- **Action item**
Please return every line in the following data that includes the string "pixels".

- **Data excerpts**

========================

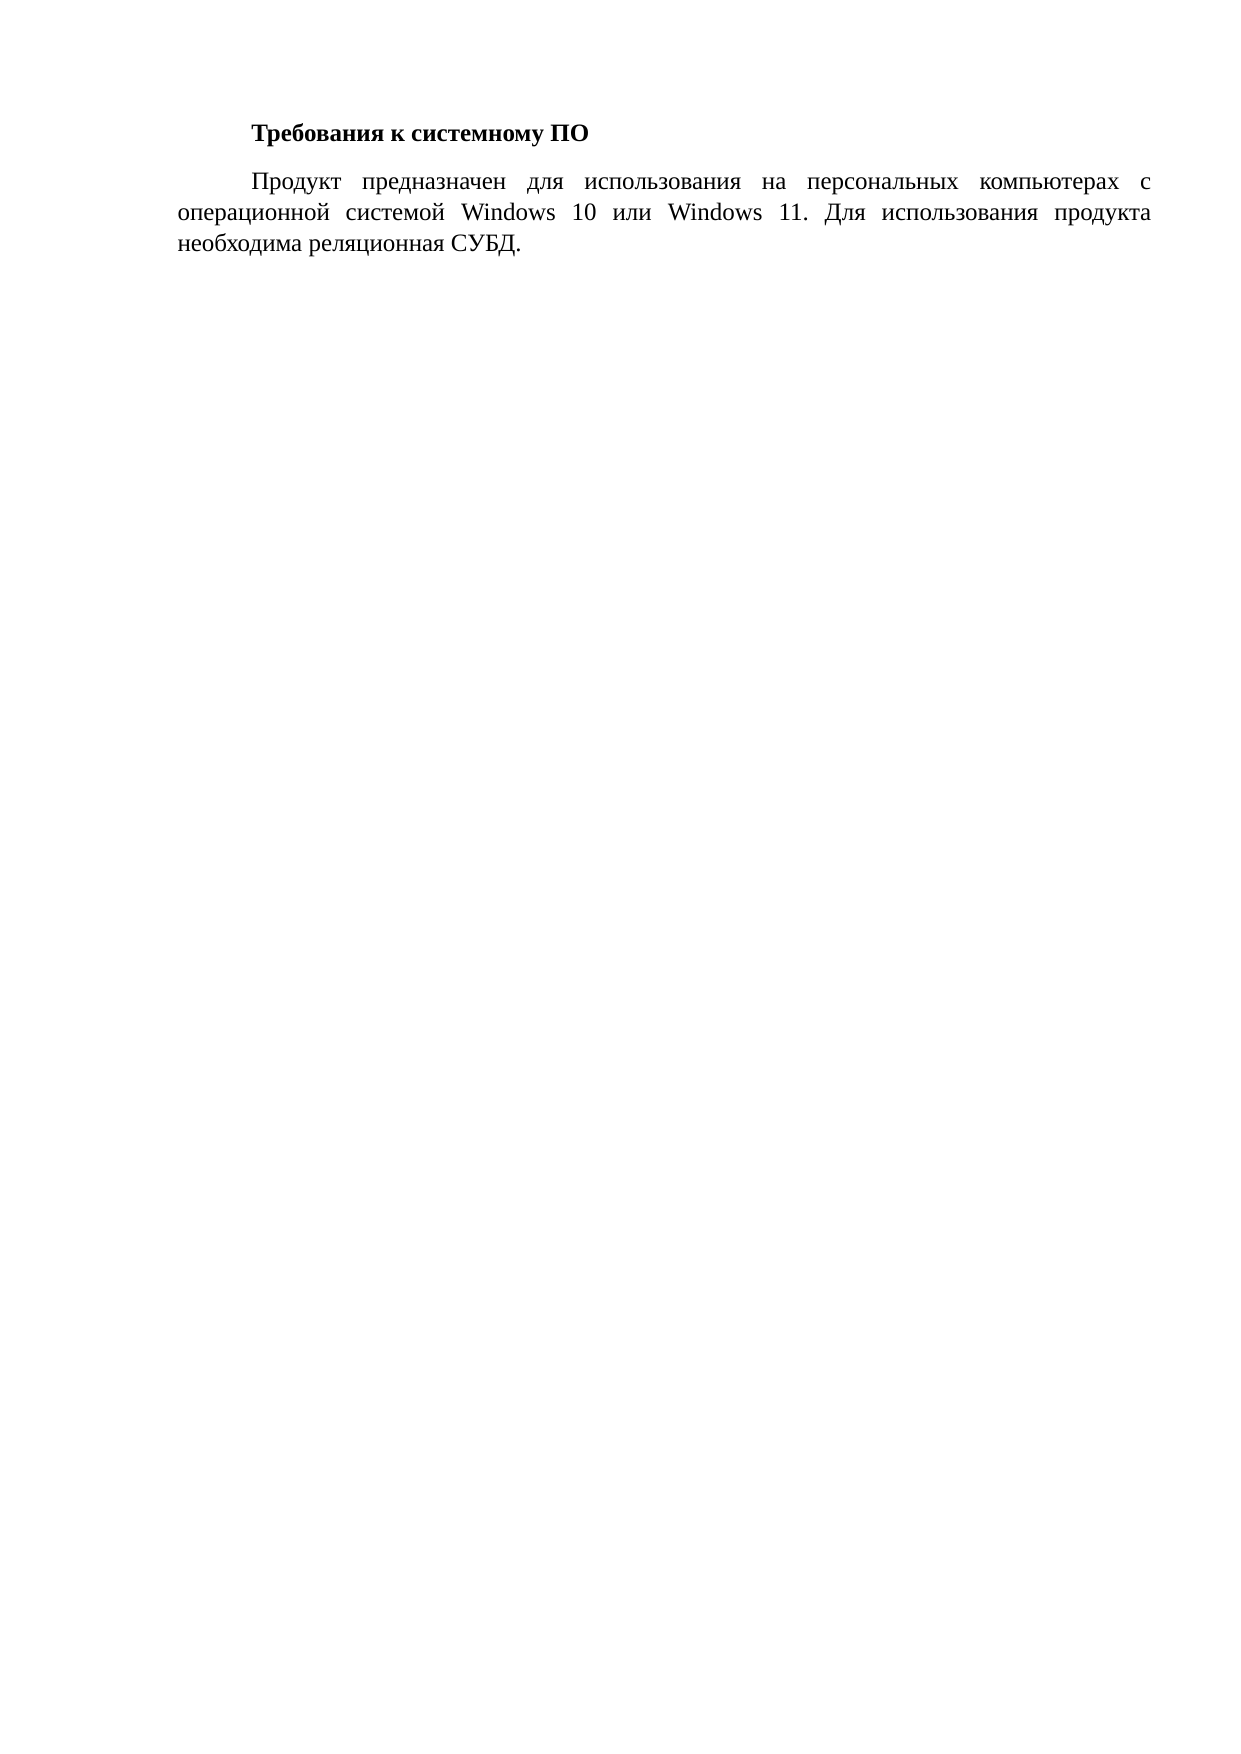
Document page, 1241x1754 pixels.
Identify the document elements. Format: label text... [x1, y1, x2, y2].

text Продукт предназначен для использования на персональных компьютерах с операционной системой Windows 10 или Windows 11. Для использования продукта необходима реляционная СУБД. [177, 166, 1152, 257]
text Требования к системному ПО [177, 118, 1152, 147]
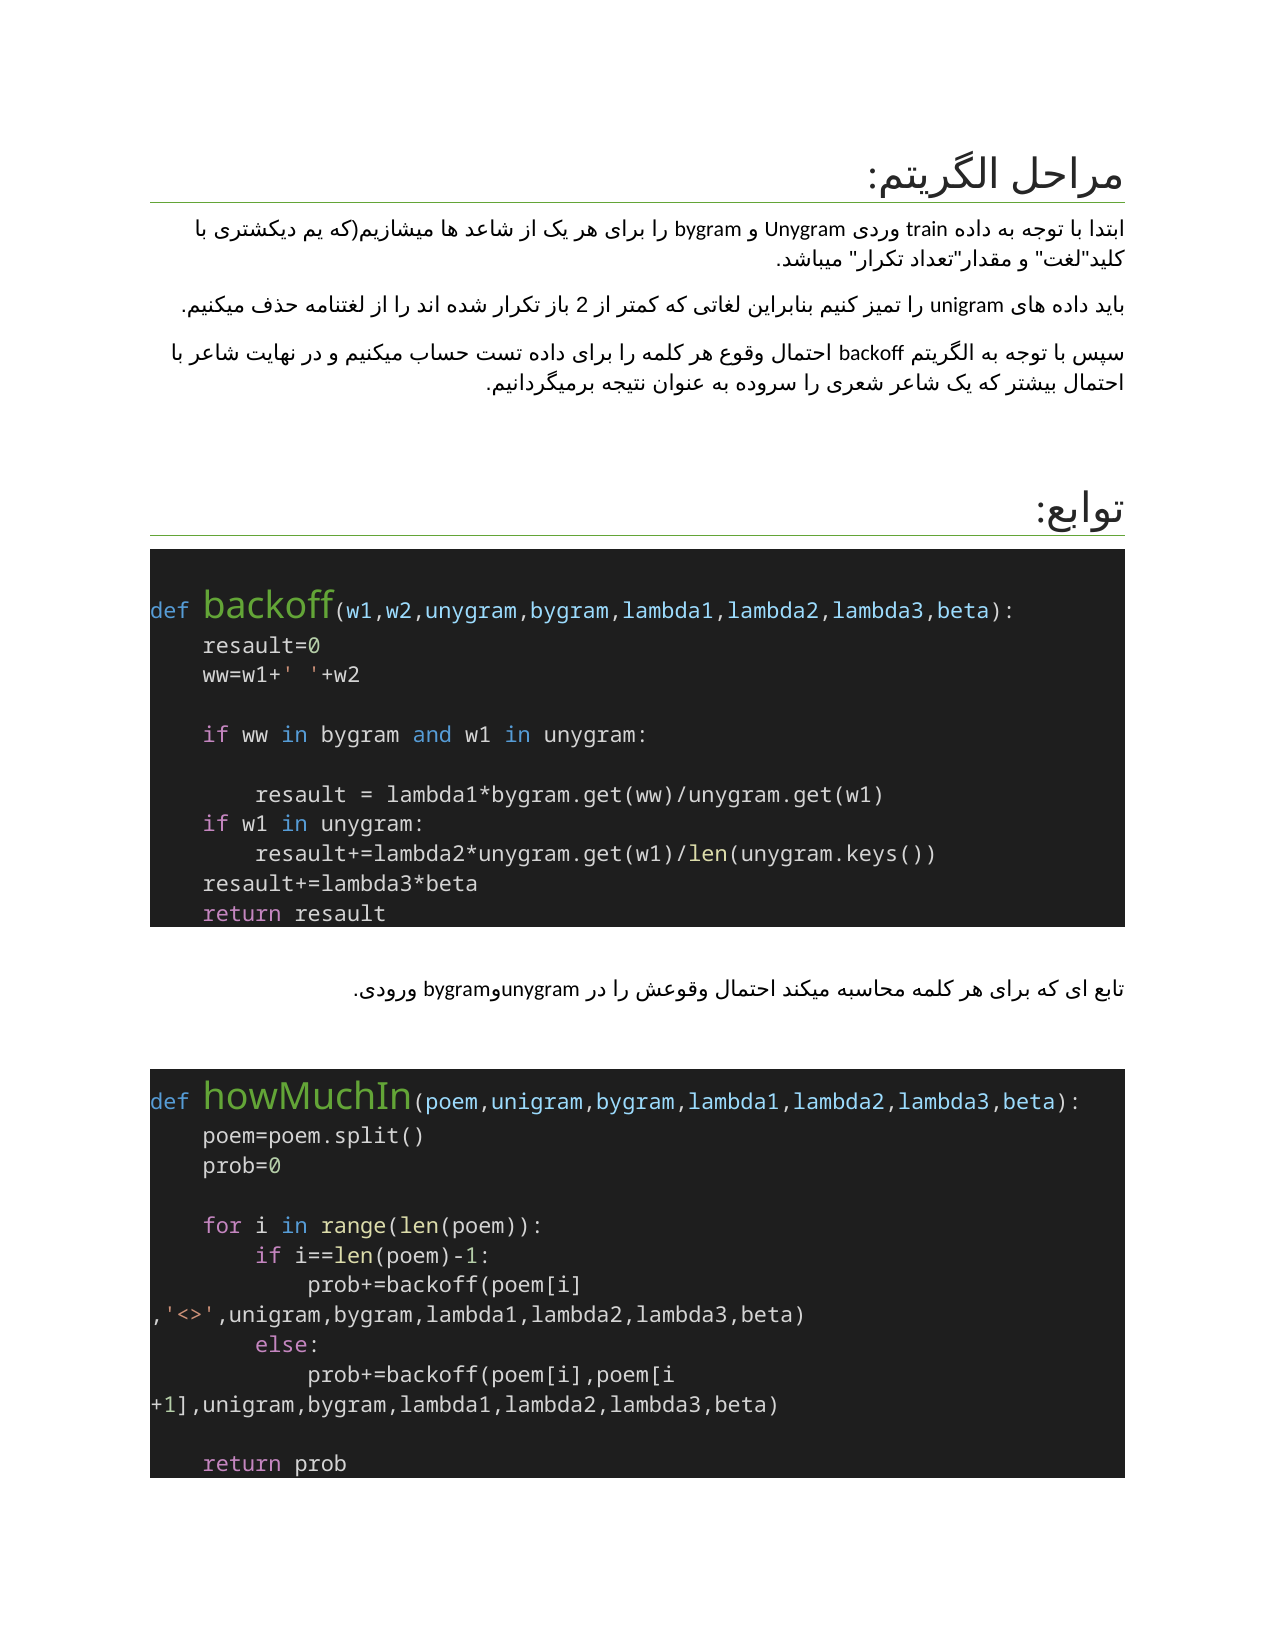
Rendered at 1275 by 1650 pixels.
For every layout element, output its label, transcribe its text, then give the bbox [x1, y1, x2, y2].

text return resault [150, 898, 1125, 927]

========================

- **Solution for this task**
Document page, 1241x1754 pixels.
Rendered at 1275 by 1650 pixels.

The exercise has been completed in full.